Cairnya THR (Tunjangan Hari Raya) saat menjelang lebaran seolah menjadi tradisi bagi masyarakat Indonesia untuk membelanjakannya habis untuk kebutuhan lebaran. Mulai dari membeli pakaian, perabotan rumah, make up atau benda lain yang secara subjektif memenuhi kepuasan batin konsumen.

Apakah tradisi tersebut sudah tepat? Apakah kita berbelanja atas kebutuhan atau keinginan?  Islam sendiri tidak pernah mengajarkan belanja lebaran, apalagi besar-besaran. Namun, sebagian muslim sudah tak dapat lagi menghentikan kebiasaan turun-temurun itu.

Kita tidak bisa melepaskan hukum Islam terhadap laku keseharian kita, tak terkecuali berbelanja. Berbelanja bisa menjadi berkah dengan berbelanja yang  cerdas dan sesuai syariat. Dengan berbelanja kita dapat memutar roda perekonomian, kita menolong banyak orang dan saling membutuhkan.

“Dan tolong-menolonglah kamu dalam (mengerjakan) kebajikan dan ketakwaan, dan jangan tolong-menolong dalam berbuat dosa dan permusuhan. Dan bertakwalah kamu kepada Allah, sesungguhnya Allah amat berat siksa-Nya.” (Q. S Al Maa’idah:2)

Jika kita berbelanja dengan niat tolong menolong dan mengandung unsur kebaikan dan ketakwaan, maka di situlah kegiatan berbelanja mendatangkan keberkahan. Namun, berbelanja akan mendatangkan murka Allah SWT jika perbuatan menjurus pada perbuatan dosa dan permusuhan.  Pembeli bisa berdosa bila boros, mubazir, foya-foya dan lainnya.

Sedangkan penjual  berdosa jika berdagang mengandung penipuan, rekayasa, manipulasi dan sejenisnya. Pembeli dan penjual sama-sama dimurkai Allah jika transaksi jual belinya berujung permusuhan.

Sebagai contoh, saya baru saja memesan produk makeup dari toko online di sebuah marketplace. Saya  membeli karena memang bahan makeup tersebut sudah habis dan saya butuhkan.  Saya mencari  produk tersebut, namun saya tidak secara teliti dan berdiskusi dengan penjual  sebelum  membayar.

Ketika barang sudah sampai rumah, saya mengecek tanggal kadaluwarsa produk. Ternyata ada sedikit manipulasi tanggal kadaluarsa. Di kotak kemasana ada tulisan tahun seperti ditutupi, namun ketika dilihat seksama bisa terlihat angkanya. Begitu juga tulisan di produknya, walaupun berusaha menghilangkan tanggal expired, tahun expired masih jelas tertulis.

Dari situ saya merasa tertipu dan mengajukan pengembalian barang. Ketika saya konfirmasi ke penjual awalnya mereka menyangkal tahun pembuatannya, tapi saya jelaskan lagi tahun expirednya. Akhirnya mereka menerima  pengembalian dana dan barang. Walauapun mereka tidak meminta maaf, saya usahakan selesaikan baik-baik.

Nah, selanjutnya dana yang mereka kembalikan dalam bentuk dana simpanan di marketplace itu. Sebisa mungkin akan langsung saya gunakan dananya agar tidak mengendap di marketplace tersebut dan tidak mengambil keuntungan di dalamnya untuk menghindari riba. Sebagaimana dalam ayat “Allah telah menghalalkan jual beli dan mengharamkan riba.”

Jadi, marilah kita bijak  ketika berbelanja mengembalikannya pada hukum Islam agar kita selamat dunia akhirat. Aamiin.

● URAIAN TUGAS: Tulis ulang bagian kutipan tentang belanja lebaran yang dimulai dari kata-kata yang memuat "Sedangkan penjual  berdosa" dan berhenti setelah "penjual  sebelum  membayar.". Tukar "penjual" dengan "pedagang".

[Catatan Tersimpan]
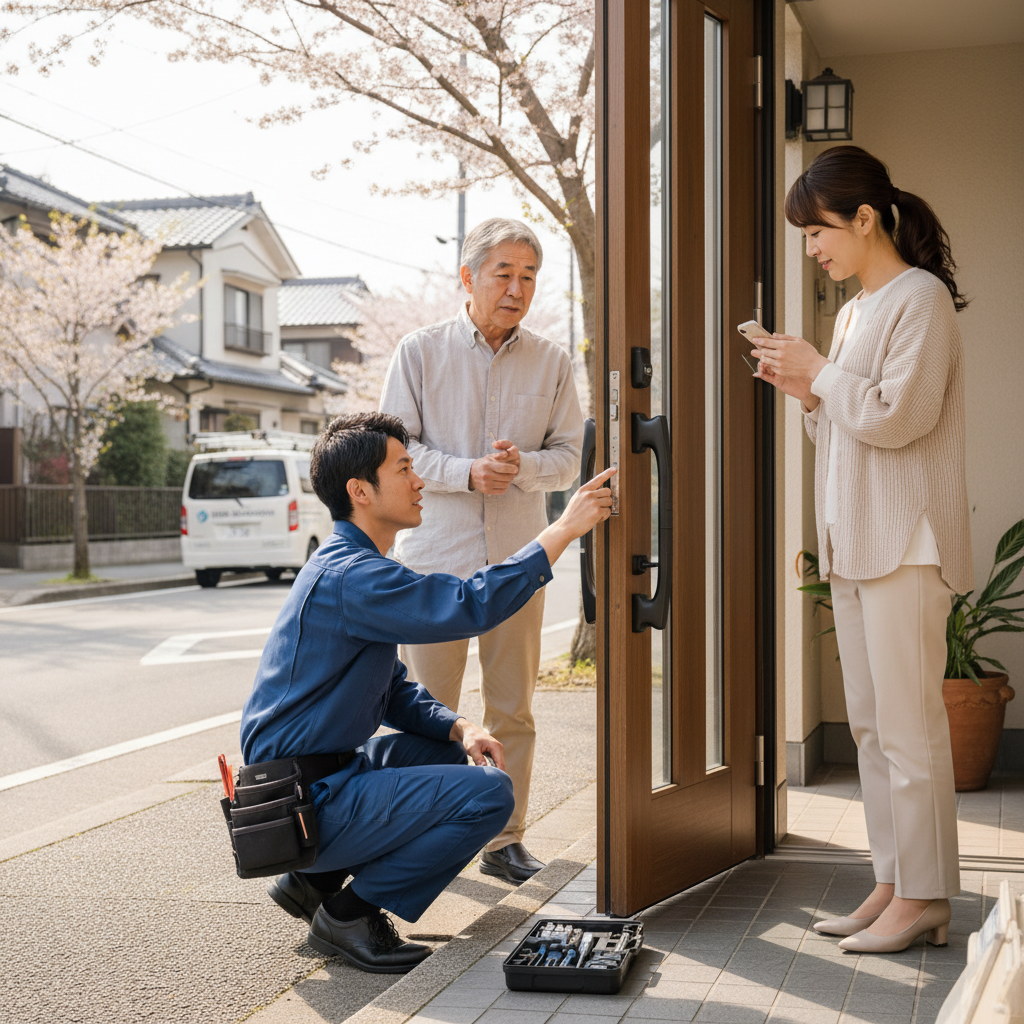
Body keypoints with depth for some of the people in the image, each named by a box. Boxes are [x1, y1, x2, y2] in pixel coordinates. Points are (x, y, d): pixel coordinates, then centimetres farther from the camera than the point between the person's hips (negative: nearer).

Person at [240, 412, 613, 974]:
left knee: (452, 752, 25)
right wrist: (563, 529, -24)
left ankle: (315, 878, 17)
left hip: (323, 771, 10)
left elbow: (394, 692, 17)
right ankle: (350, 913, -4)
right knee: (488, 794, -16)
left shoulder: (353, 565, 14)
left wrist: (458, 728, -1)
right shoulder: (349, 576, -20)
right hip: (307, 803, -10)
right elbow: (468, 606, -30)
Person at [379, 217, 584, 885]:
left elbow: (569, 456, 7)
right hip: (435, 554, -2)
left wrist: (523, 466, -15)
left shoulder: (552, 363, 7)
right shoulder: (421, 352, 1)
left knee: (513, 711, 7)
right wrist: (468, 472, -17)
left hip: (516, 556, 2)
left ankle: (506, 839, 17)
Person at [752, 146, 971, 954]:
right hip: (853, 544, 9)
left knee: (909, 725, -7)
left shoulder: (920, 297, -8)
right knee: (872, 724, 10)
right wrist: (806, 393, 8)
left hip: (906, 545, -9)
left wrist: (819, 372, -7)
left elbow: (897, 415, -18)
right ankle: (893, 885, 17)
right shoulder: (854, 311, 19)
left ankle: (924, 898, -1)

● JAWABAN ANDA:
Sedangkan pedagang  berdosa jika berdagang mengandung penipuan, rekayasa, manipulasi dan sejenisnya. Pembeli dan pedagang sama-sama dimurkai Allah jika transaksi jual belinya berujung permusuhan.

Sebagai contoh, saya baru saja memesan produk makeup dari toko online di sebuah marketplace. Saya  membeli karena memang bahan makeup tersebut sudah habis dan saya butuhkan.  Saya mencari  produk tersebut, namun saya tidak secara teliti dan berdiskusi dengan pedagang  sebelum  membayar.